In 2007, the first full year of the Part D program, you hit the donut hole after you and your insurance company paid $2,400 in drug costs. You then had to pay 100 percent of the cost of covered drugs until you spent a total of $3,850 out of your pocket for the year.
Catastrophic coverage phase still exists. After spending $3,850 of your own money in 2007, you reached the catastrophic coverage level and then paid a small portion of your prescription costs.
A Kaiser Family Foundation study found that 32 percent of Part D enrollees reached the donut hole in 2007. Those who didn't get coverage from the Extra Help financial assistance program paid an average of $1,701 in out-of-pocket drug costs for the year.
The average out-of-pocket costs continued to rise, reaching $1,858 in 2010 until the donut hole started to close the following year.

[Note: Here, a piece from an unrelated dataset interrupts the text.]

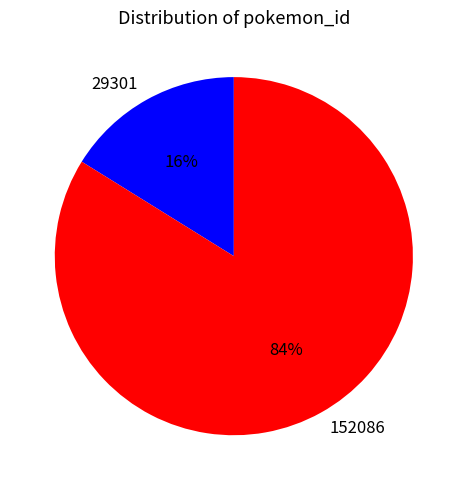

Which slice is the largest?

152086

When did the donut hole close?
The donut hole finally closed for good in 2020, having been phased out in 2019 for brand-name drugs and then in 2020 for generic drugs.
The Affordable Care Act enacted in March 2010 gradually reduced the share of costs people had to pay in the donut hole starting in 2011. Discounts from drug manufacturers and government payments helped to cover more costs over several years.
However, after you and your Medicare Part D prescription drug plan have spent a certain amount for your medications each year, you still must pay up to 25 percent of the cost of covered drugs. That's called the coverage gap.